I have a huge table in a PostgresSQL db, called big_table
.
The key is composed of multiple columns: a date column, called date_id
, and multiple string columns (for simplicity let's say there is only 1 string column called str_id
).
The query I want to execute is:
SELECT count (distinct a.str_id)
FROM
big_table a JOIN big_table b
ON a.date_id = (b.date_id + interval '1 day') AND a.str_id = b.str_id
The (expensive) explain plan I get is:
Aggregate (cost=247348767.01..247348767.04 rows=1 width=8)
-> Merge Join (cost=67997554.72..236925087.00 rows=4169472007 width=12)
Merge Cond: ((a.date_id = ((b.date_id + '1 day'::interval))) AND ((a.str_id)::text = (b.str_id)::text))
-> Sort (cost=33998777.36..34428507.76 rows=171892160 width=16)
Sort Key: a.date_id, a.str_id
-> Seq Scan on big_table a (cost=0.00..8765967.80 rows=171892160 width=16)
-> Materialize (cost=33998777.36..34858238.16 rows=171892160 width=16)

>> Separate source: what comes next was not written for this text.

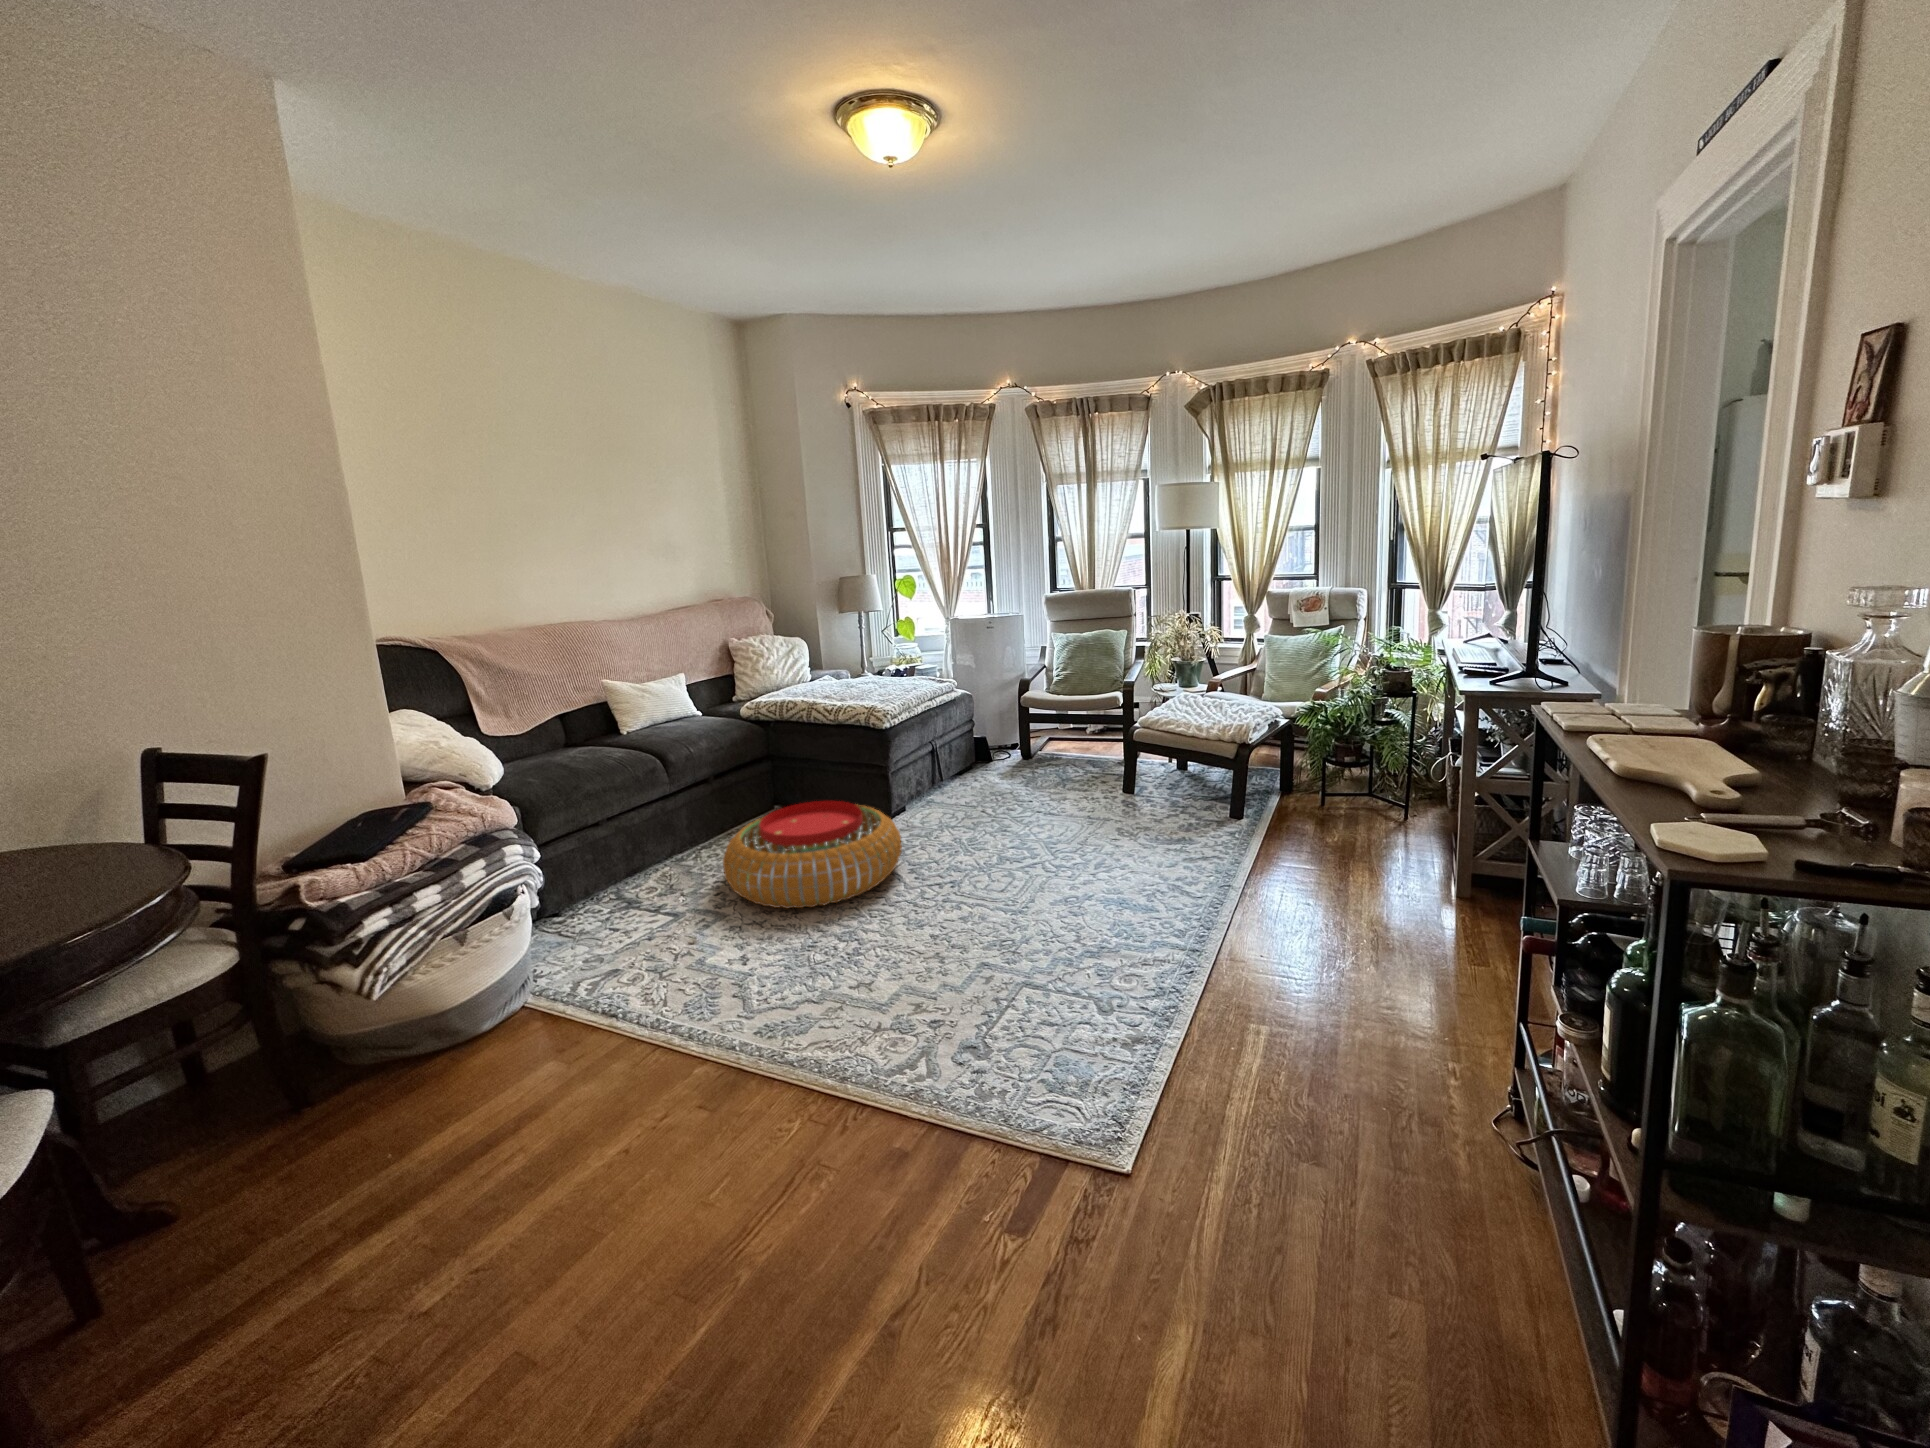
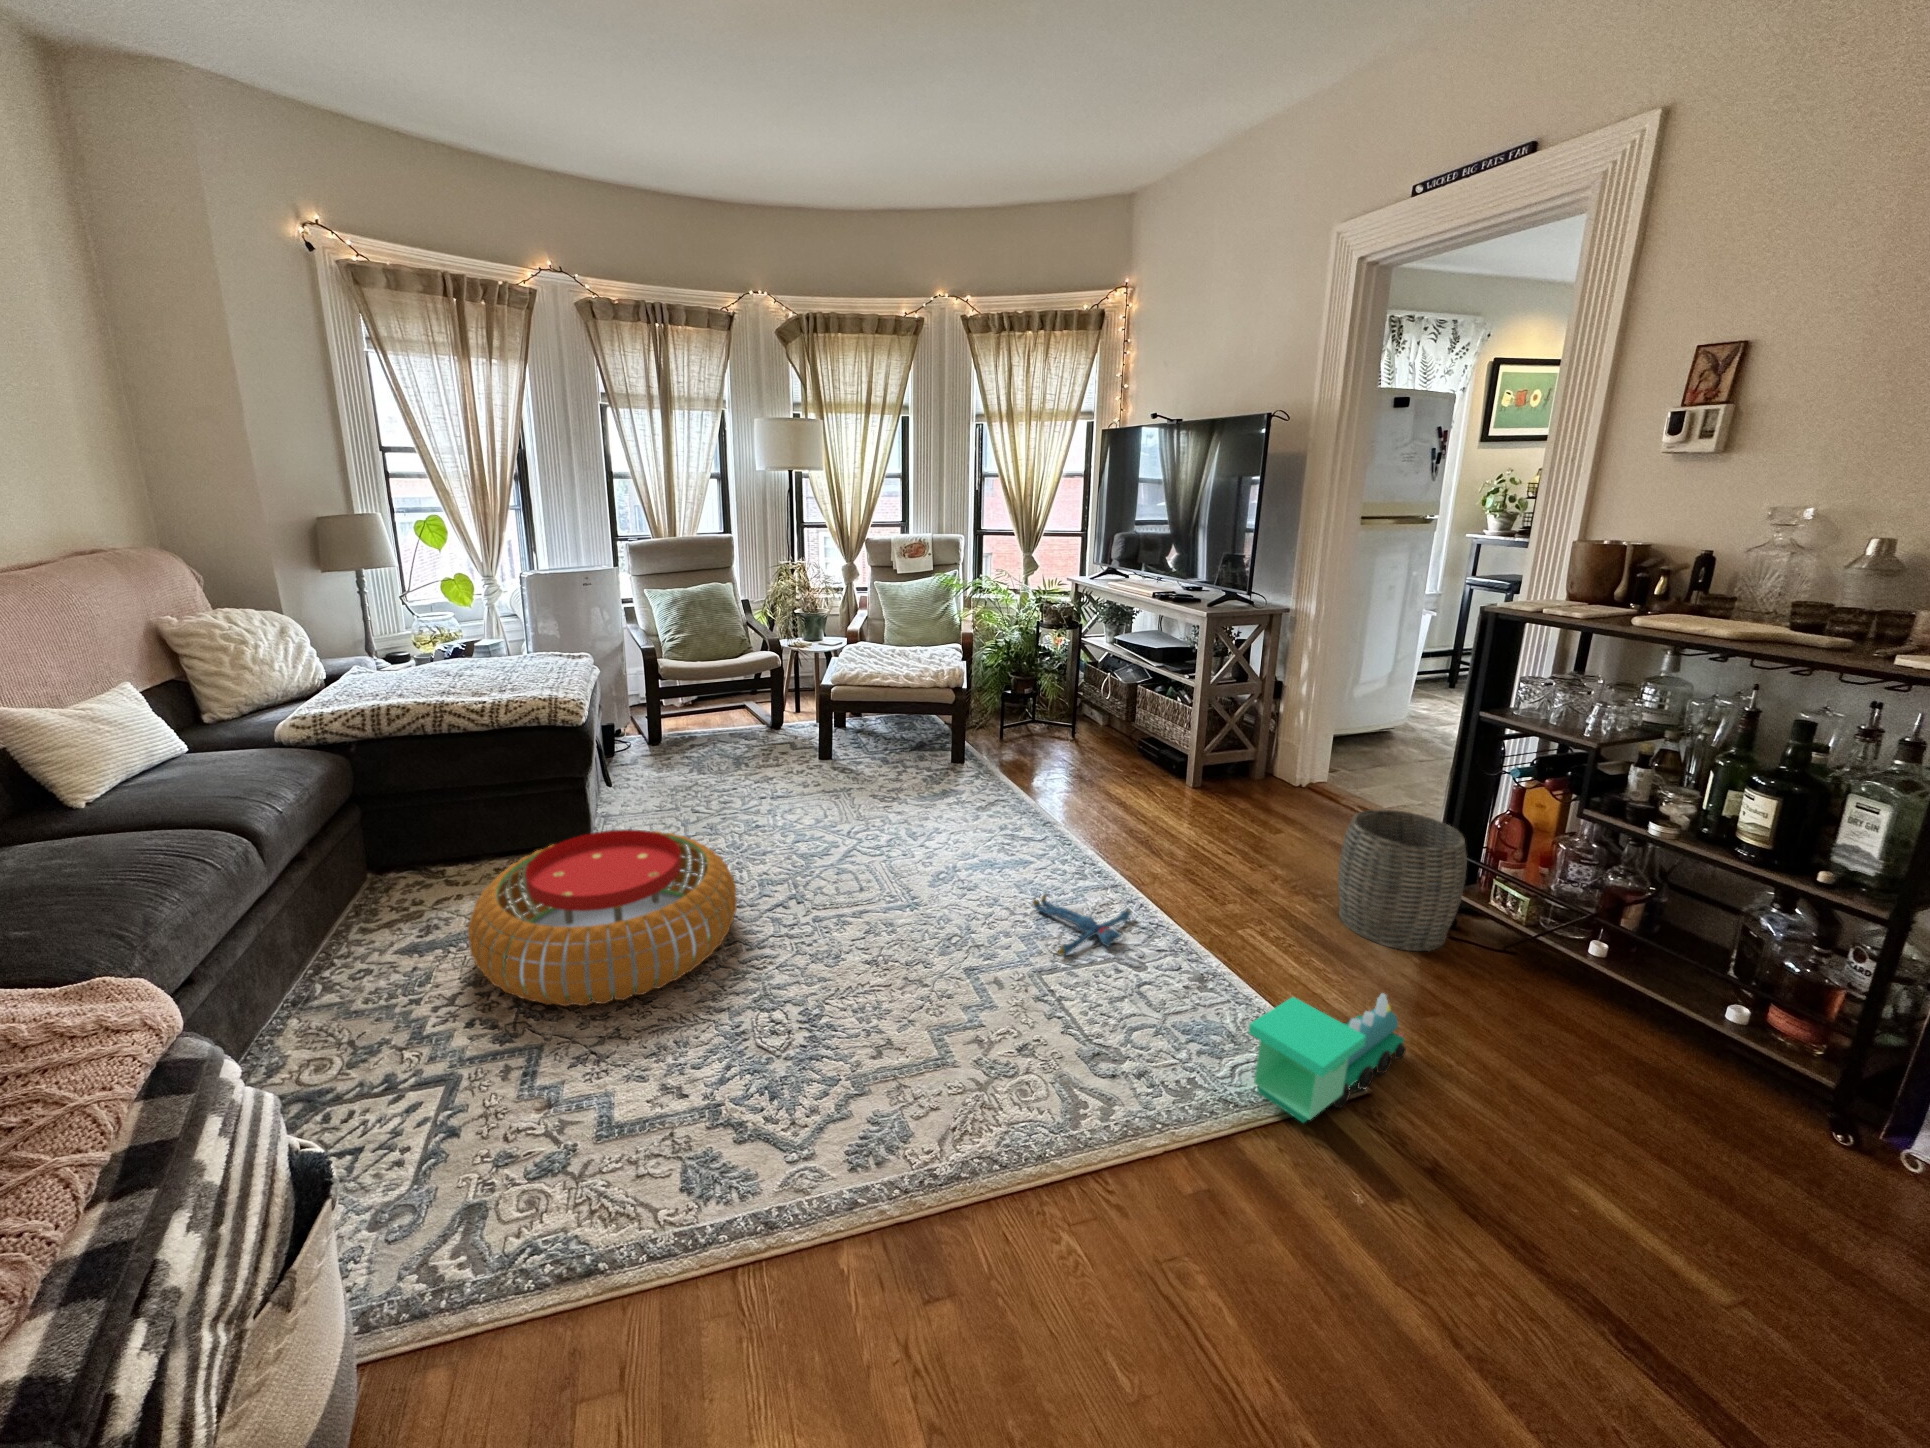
plush toy: none [1048,936,1163,993] -> present [1033,894,1131,955]
woven basket: none [1372,945,1526,1140] -> present [1338,809,1467,951]
toy train: none [986,1054,1211,1182] -> present [1249,993,1406,1123]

-> Sort (cost=33998777.36..34428507.76 rows=171892160 width=16)
Sort Key: ((b.date_id + '1 day'::interval)), b.str_id
-> Seq Scan on big_table b (cost=0.00..8765967.80 rows=171892160 width=16)
JIT:
Functions: 16
Options: Inlining true, Optimization true, Expressions true, Deforming true
I've already created two indexes (with no changes to the plan):
CREATE INDEX index_1 ON big_table(date_id, str_id);
CREATE INDEX index_2 ON big_table((date_id + interval '1 day'), str_id);
How can I optimize this query?
Creating one of the two index I wrote aboive and one new index with str_id and both date_id and date_id + interval solved the issue, the DBMS understood what I wanted to do and actually started using the new indexes.